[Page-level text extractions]
+ + + + +

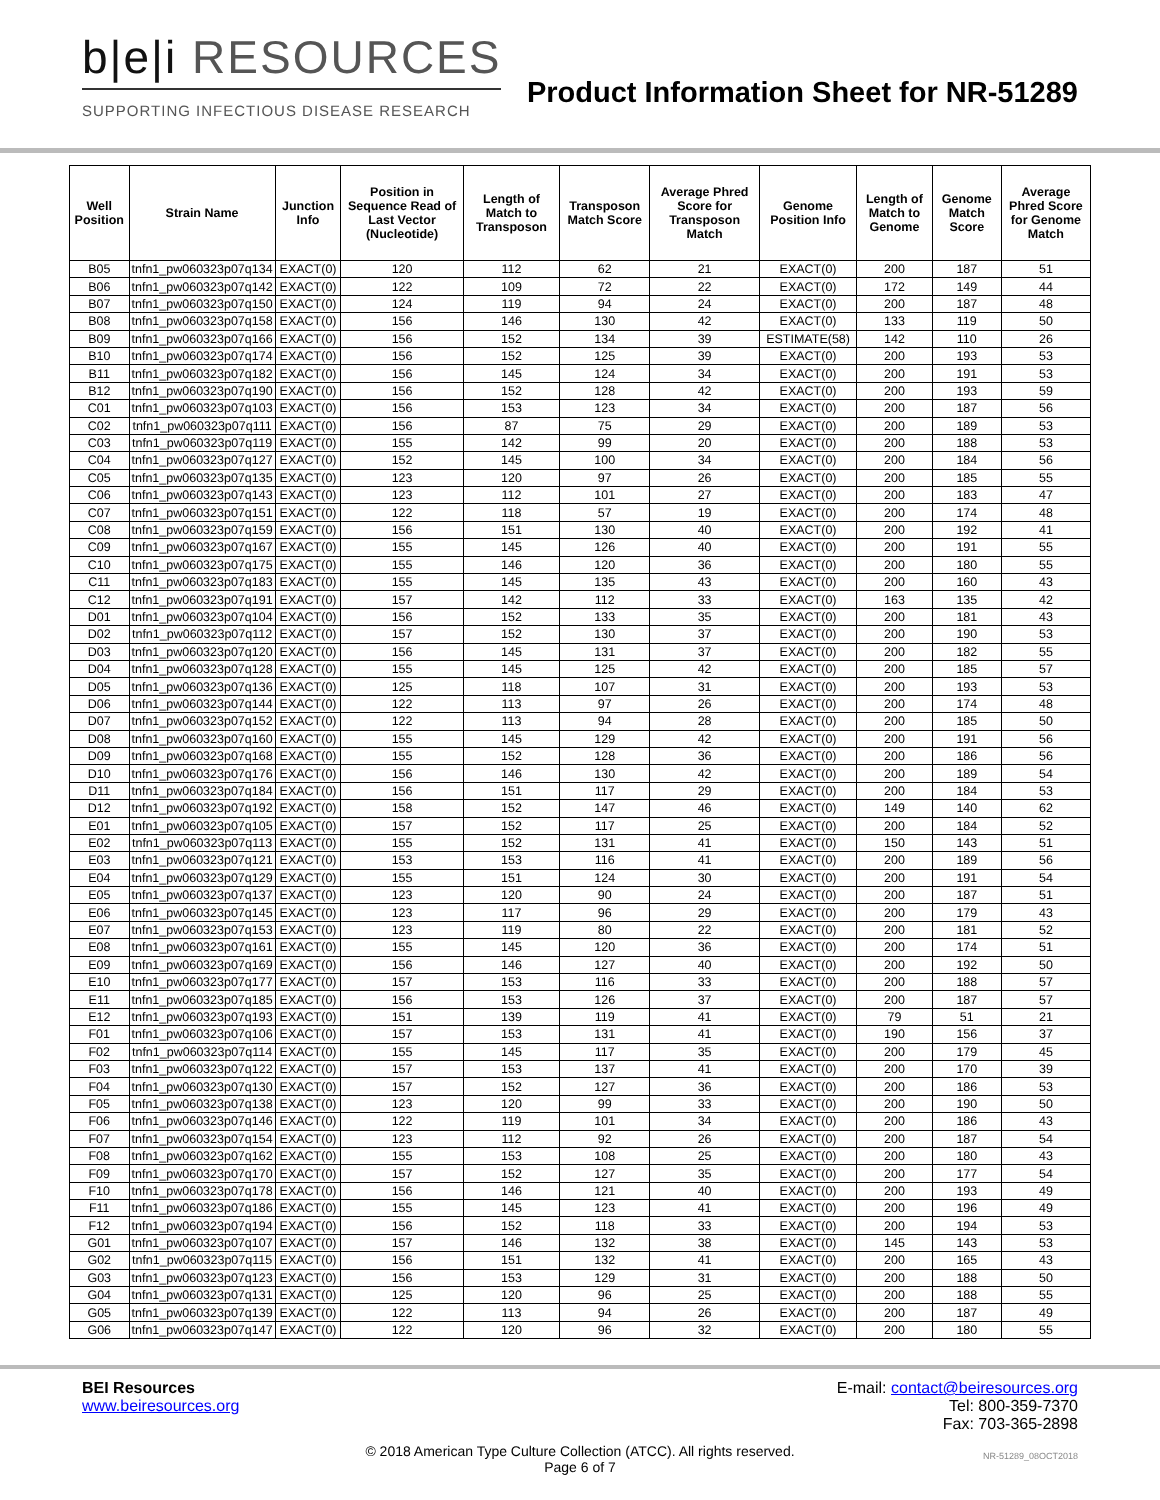b|e|i RESOURCES
SUPPORTING INFECTIOUS DISEASE RESEARCH
Product Information Sheet for NR-51289
| Well Position | Strain Name | Junction Info | Position in Sequence Read of Last Vector (Nucleotide) | Length of Match to Transposon | Transposon Match Score | Average Phred Score for Transposon Match | Genome Position Info | Length of Match to Genome | Genome Match Score | Average Phred Score for Genome Match |
| --- | --- | --- | --- | --- | --- | --- | --- | --- | --- | --- |
| B05 | tnfn1_pw060323p07q134 | EXACT(0) | 120 | 112 | 62 | 21 | EXACT(0) | 200 | 187 | 51 |
| B06 | tnfn1_pw060323p07q142 | EXACT(0) | 122 | 109 | 72 | 22 | EXACT(0) | 172 | 149 | 44 |
| B07 | tnfn1_pw060323p07q150 | EXACT(0) | 124 | 119 | 94 | 24 | EXACT(0) | 200 | 187 | 48 |
| B08 | tnfn1_pw060323p07q158 | EXACT(0) | 156 | 146 | 130 | 42 | EXACT(0) | 133 | 119 | 50 |
| B09 | tnfn1_pw060323p07q166 | EXACT(0) | 156 | 152 | 134 | 39 | ESTIMATE(58) | 142 | 110 | 26 |
| B10 | tnfn1_pw060323p07q174 | EXACT(0) | 156 | 152 | 125 | 39 | EXACT(0) | 200 | 193 | 53 |
| B11 | tnfn1_pw060323p07q182 | EXACT(0) | 156 | 145 | 124 | 34 | EXACT(0) | 200 | 191 | 53 |
| B12 | tnfn1_pw060323p07q190 | EXACT(0) | 156 | 152 | 128 | 42 | EXACT(0) | 200 | 193 | 59 |
| C01 | tnfn1_pw060323p07q103 | EXACT(0) | 156 | 153 | 123 | 34 | EXACT(0) | 200 | 187 | 56 |
| C02 | tnfn1_pw060323p07q111 | EXACT(0) | 156 | 87 | 75 | 29 | EXACT(0) | 200 | 189 | 53 |
| C03 | tnfn1_pw060323p07q119 | EXACT(0) | 155 | 142 | 99 | 20 | EXACT(0) | 200 | 188 | 53 |
| C04 | tnfn1_pw060323p07q127 | EXACT(0) | 152 | 145 | 100 | 34 | EXACT(0) | 200 | 184 | 56 |
| C05 | tnfn1_pw060323p07q135 | EXACT(0) | 123 | 120 | 97 | 26 | EXACT(0) | 200 | 185 | 55 |
| C06 | tnfn1_pw060323p07q143 | EXACT(0) | 123 | 112 | 101 | 27 | EXACT(0) | 200 | 183 | 47 |
| C07 | tnfn1_pw060323p07q151 | EXACT(0) | 122 | 118 | 57 | 19 | EXACT(0) | 200 | 174 | 48 |
| C08 | tnfn1_pw060323p07q159 | EXACT(0) | 156 | 151 | 130 | 40 | EXACT(0) | 200 | 192 | 41 |
| C09 | tnfn1_pw060323p07q167 | EXACT(0) | 155 | 145 | 126 | 40 | EXACT(0) | 200 | 191 | 55 |
| C10 | tnfn1_pw060323p07q175 | EXACT(0) | 155 | 146 | 120 | 36 | EXACT(0) | 200 | 180 | 55 |
| C11 | tnfn1_pw060323p07q183 | EXACT(0) | 155 | 145 | 135 | 43 | EXACT(0) | 200 | 160 | 43 |
| C12 | tnfn1_pw060323p07q191 | EXACT(0) | 157 | 142 | 112 | 33 | EXACT(0) | 163 | 135 | 42 |
| D01 | tnfn1_pw060323p07q104 | EXACT(0) | 156 | 152 | 133 | 35 | EXACT(0) | 200 | 181 | 43 |
| D02 | tnfn1_pw060323p07q112 | EXACT(0) | 157 | 152 | 130 | 37 | EXACT(0) | 200 | 190 | 53 |
| D03 | tnfn1_pw060323p07q120 | EXACT(0) | 156 | 145 | 131 | 37 | EXACT(0) | 200 | 182 | 55 |
| D04 | tnfn1_pw060323p07q128 | EXACT(0) | 155 | 145 | 125 | 42 | EXACT(0) | 200 | 185 | 57 |
| D05 | tnfn1_pw060323p07q136 | EXACT(0) | 125 | 118 | 107 | 31 | EXACT(0) | 200 | 193 | 53 |
| D06 | tnfn1_pw060323p07q144 | EXACT(0) | 122 | 113 | 97 | 26 | EXACT(0) | 200 | 174 | 48 |
| D07 | tnfn1_pw060323p07q152 | EXACT(0) | 122 | 113 | 94 | 28 | EXACT(0) | 200 | 185 | 50 |
| D08 | tnfn1_pw060323p07q160 | EXACT(0) | 155 | 145 | 129 | 42 | EXACT(0) | 200 | 191 | 56 |
| D09 | tnfn1_pw060323p07q168 | EXACT(0) | 155 | 152 | 128 | 36 | EXACT(0) | 200 | 186 | 56 |
| D10 | tnfn1_pw060323p07q176 | EXACT(0) | 156 | 146 | 130 | 42 | EXACT(0) | 200 | 189 | 54 |
| D11 | tnfn1_pw060323p07q184 | EXACT(0) | 156 | 151 | 117 | 29 | EXACT(0) | 200 | 184 | 53 |
| D12 | tnfn1_pw060323p07q192 | EXACT(0) | 158 | 152 | 147 | 46 | EXACT(0) | 149 | 140 | 62 |
| E01 | tnfn1_pw060323p07q105 | EXACT(0) | 157 | 152 | 117 | 25 | EXACT(0) | 200 | 184 | 52 |
| E02 | tnfn1_pw060323p07q113 | EXACT(0) | 155 | 152 | 131 | 41 | EXACT(0) | 150 | 143 | 51 |
| E03 | tnfn1_pw060323p07q121 | EXACT(0) | 153 | 153 | 116 | 41 | EXACT(0) | 200 | 189 | 56 |
| E04 | tnfn1_pw060323p07q129 | EXACT(0) | 155 | 151 | 124 | 30 | EXACT(0) | 200 | 191 | 54 |
| E05 | tnfn1_pw060323p07q137 | EXACT(0) | 123 | 120 | 90 | 24 | EXACT(0) | 200 | 187 | 51 |
| E06 | tnfn1_pw060323p07q145 | EXACT(0) | 123 | 117 | 96 | 29 | EXACT(0) | 200 | 179 | 43 |
| E07 | tnfn1_pw060323p07q153 | EXACT(0) | 123 | 119 | 80 | 22 | EXACT(0) | 200 | 181 | 52 |
| E08 | tnfn1_pw060323p07q161 | EXACT(0) | 155 | 145 | 120 | 36 | EXACT(0) | 200 | 174 | 51 |
| E09 | tnfn1_pw060323p07q169 | EXACT(0) | 156 | 146 | 127 | 40 | EXACT(0) | 200 | 192 | 50 |
| E10 | tnfn1_pw060323p07q177 | EXACT(0) | 157 | 153 | 116 | 33 | EXACT(0) | 200 | 188 | 57 |
| E11 | tnfn1_pw060323p07q185 | EXACT(0) | 156 | 153 | 126 | 37 | EXACT(0) | 200 | 187 | 57 |
| E12 | tnfn1_pw060323p07q193 | EXACT(0) | 151 | 139 | 119 | 41 | EXACT(0) | 79 | 51 | 21 |
| F01 | tnfn1_pw060323p07q106 | EXACT(0) | 157 | 153 | 131 | 41 | EXACT(0) | 190 | 156 | 37 |
| F02 | tnfn1_pw060323p07q114 | EXACT(0) | 155 | 145 | 117 | 35 | EXACT(0) | 200 | 179 | 45 |
| F03 | tnfn1_pw060323p07q122 | EXACT(0) | 157 | 153 | 137 | 41 | EXACT(0) | 200 | 170 | 39 |
| F04 | tnfn1_pw060323p07q130 | EXACT(0) | 157 | 152 | 127 | 36 | EXACT(0) | 200 | 186 | 53 |
| F05 | tnfn1_pw060323p07q138 | EXACT(0) | 123 | 120 | 99 | 33 | EXACT(0) | 200 | 190 | 50 |
| F06 | tnfn1_pw060323p07q146 | EXACT(0) | 122 | 119 | 101 | 34 | EXACT(0) | 200 | 186 | 43 |
| F07 | tnfn1_pw060323p07q154 | EXACT(0) | 123 | 112 | 92 | 26 | EXACT(0) | 200 | 187 | 54 |
| F08 | tnfn1_pw060323p07q162 | EXACT(0) | 155 | 153 | 108 | 25 | EXACT(0) | 200 | 180 | 43 |
| F09 | tnfn1_pw060323p07q170 | EXACT(0) | 157 | 152 | 127 | 35 | EXACT(0) | 200 | 177 | 54 |
| F10 | tnfn1_pw060323p07q178 | EXACT(0) | 156 | 146 | 121 | 40 | EXACT(0) | 200 | 193 | 49 |
| F11 | tnfn1_pw060323p07q186 | EXACT(0) | 155 | 145 | 123 | 41 | EXACT(0) | 200 | 196 | 49 |
| F12 | tnfn1_pw060323p07q194 | EXACT(0) | 156 | 152 | 118 | 33 | EXACT(0) | 200 | 194 | 53 |
| G01 | tnfn1_pw060323p07q107 | EXACT(0) | 157 | 146 | 132 | 38 | EXACT(0) | 145 | 143 | 53 |
| G02 | tnfn1_pw060323p07q115 | EXACT(0) | 156 | 151 | 132 | 41 | EXACT(0) | 200 | 165 | 43 |
| G03 | tnfn1_pw060323p07q123 | EXACT(0) | 156 | 153 | 129 | 31 | EXACT(0) | 200 | 188 | 50 |
| G04 | tnfn1_pw060323p07q131 | EXACT(0) | 125 | 120 | 96 | 25 | EXACT(0) | 200 | 188 | 55 |
| G05 | tnfn1_pw060323p07q139 | EXACT(0) | 122 | 113 | 94 | 26 | EXACT(0) | 200 | 187 | 49 |
| G06 | tnfn1_pw060323p07q147 | EXACT(0) | 122 | 120 | 96 | 32 | EXACT(0) | 200 | 180 | 55 |
BEI Resources
www.beiresources.org
E-mail: contact@beiresources.org
Tel: 800-359-7370
Fax: 703-365-2898
© 2018 American Type Culture Collection (ATCC). All rights reserved.
Page 6 of 7
NR-51289_08OCT2018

+ + + + +

Goal of the exercise.
Work out how many lines contain the word "beiresources" in the records, and answer with the number only.

Task output.
2